That whole controversy was stupid. He made a list of films he personally considers to be essential viewing based on their content, not on whether or not the directors fulfilled a certain quota. If I were to make a list of my favorite movies I doubt I'd have more than two films by female directors on it. That has nothing to do with whether or not I think women are talented behind the camera and everything to do with personal taste. And if you don't like my personal taste tough shit, do something productive like making your own list instead of whining. The American media's relentless need to politicize everything is getting to be ridiculous. I bet if this exact list happened to be released by a white director someone would complain that there's only one black filmmaker featured.


If he trying to throw female directors or whomever a bone with this sidenote I'd just throw the bone right back. You mean out of the whole history of filmmaking of the films he's seen he can only count FOUR women filmmakers??!! And he's an educator!!


The lesson in all this: before you can empower yourself you have to play the victim. Btw, doesn't it defeat the purpose of a personal list if it has to fact-checked by politically correct censors and focus group tested?

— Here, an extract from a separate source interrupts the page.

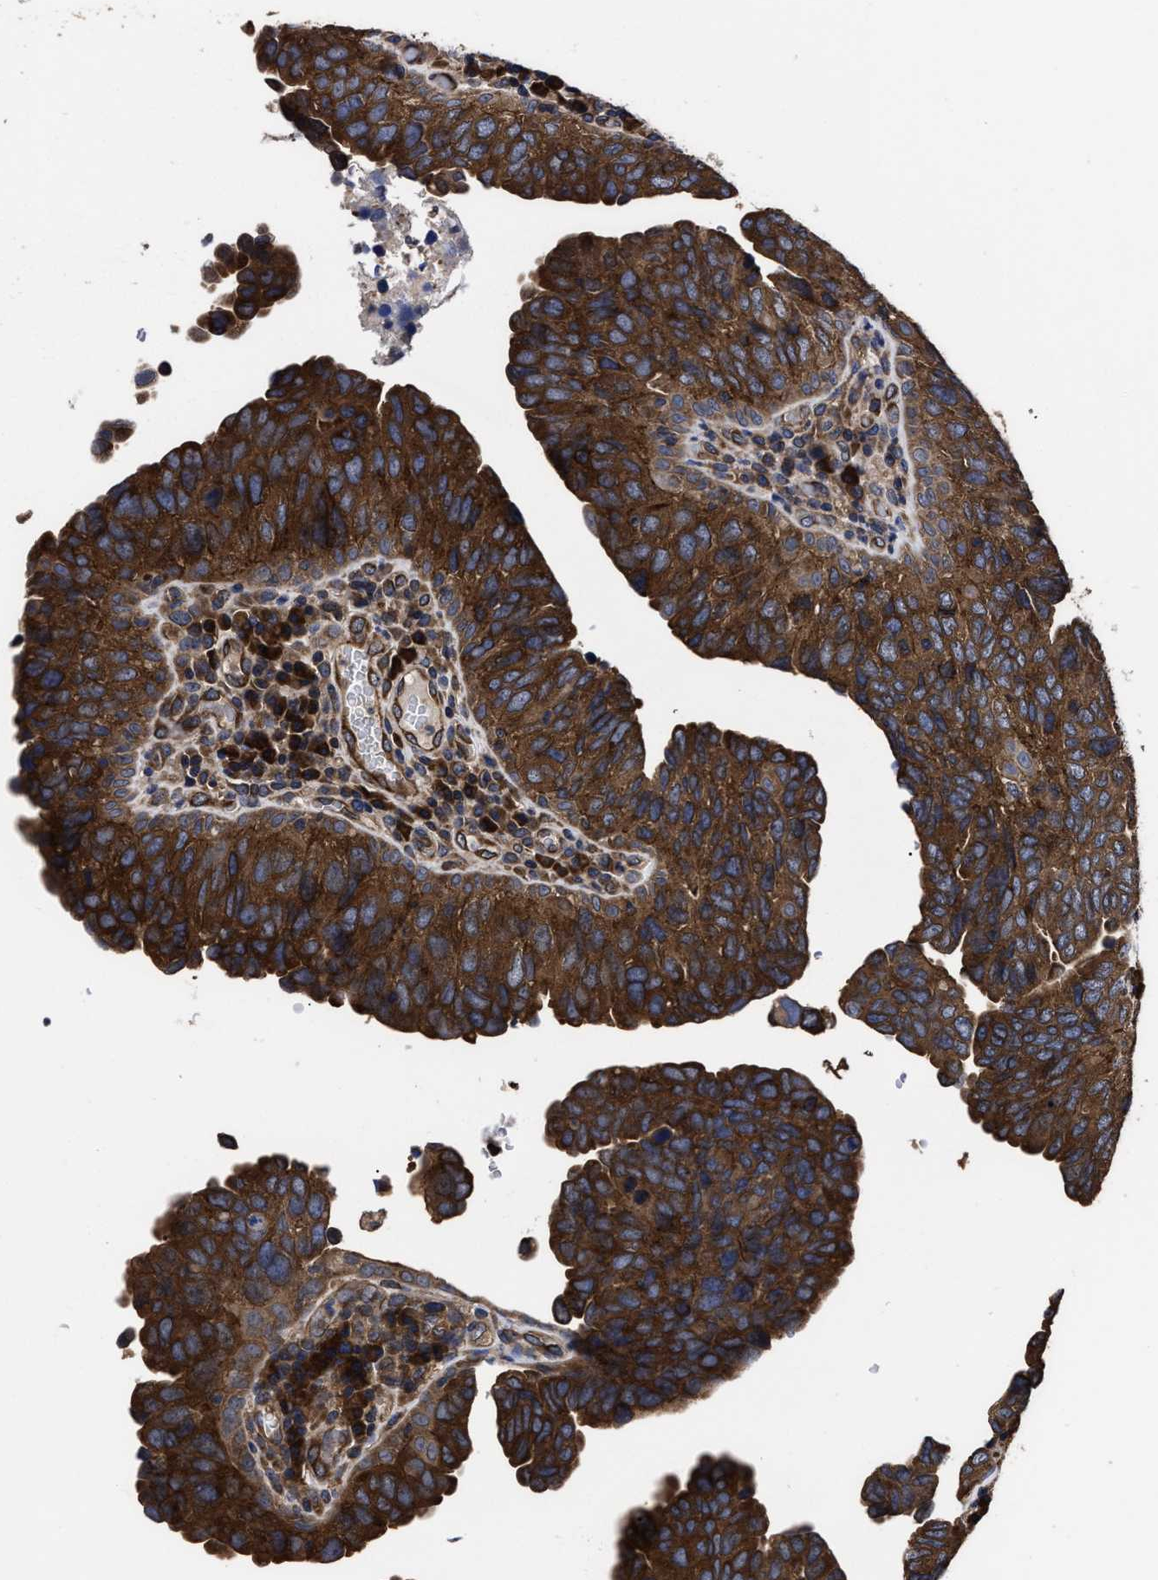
{"staining": {"intensity": "strong", "quantity": ">75%", "location": "cytoplasmic/membranous"}, "tissue": "urothelial cancer", "cell_type": "Tumor cells", "image_type": "cancer", "snomed": [{"axis": "morphology", "description": "Urothelial carcinoma, High grade"}, {"axis": "topography", "description": "Urinary bladder"}], "caption": "This image shows urothelial carcinoma (high-grade) stained with immunohistochemistry to label a protein in brown. The cytoplasmic/membranous of tumor cells show strong positivity for the protein. Nuclei are counter-stained blue.", "gene": "AVEN", "patient": {"sex": "female", "age": 82}}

Hmm… I'm not sure how giving women their own little postscript, and then choosing more than half of the films on that list from the same woman, really makes the situation better. Fells a bit too "Oh shit, I need to add some women to this list, what's on my DVD shelf…"


Personally, I don't give shit about the gender or race of a director. All that matters is if you're good at the craft or not, and dedicated to making something worth discussing/watching/analyzing/loving.


Elaine May, A New Leaf, The Heartbreak Kid, Mikey and Nicky.


A lot of Wertmuller. I haven't seen her films in years, but I remember being unimpressed. If I remember, I thought they were narcissistic and stuffed with doggerel melodramatics, but maybe I should re-watch them. I don't know anyone who thinks "The Piano" or "The Hurt Locker" are "essential" films. "Daughters of the Dust" is pretty good, but I don't think it's essential. But that's also a title I haven't seen in awhile, I'll have to check it out again.

Frankly though, I just don't understand how anyone could make an essential list that's intentionally designed to include female filmmakers and leaves out names like Chantal Akerman, Agnes Varda, Maya Deren, Vera Chytilova, Barbara Loden, or Kira Muratova (and surely others I've neglected to mention).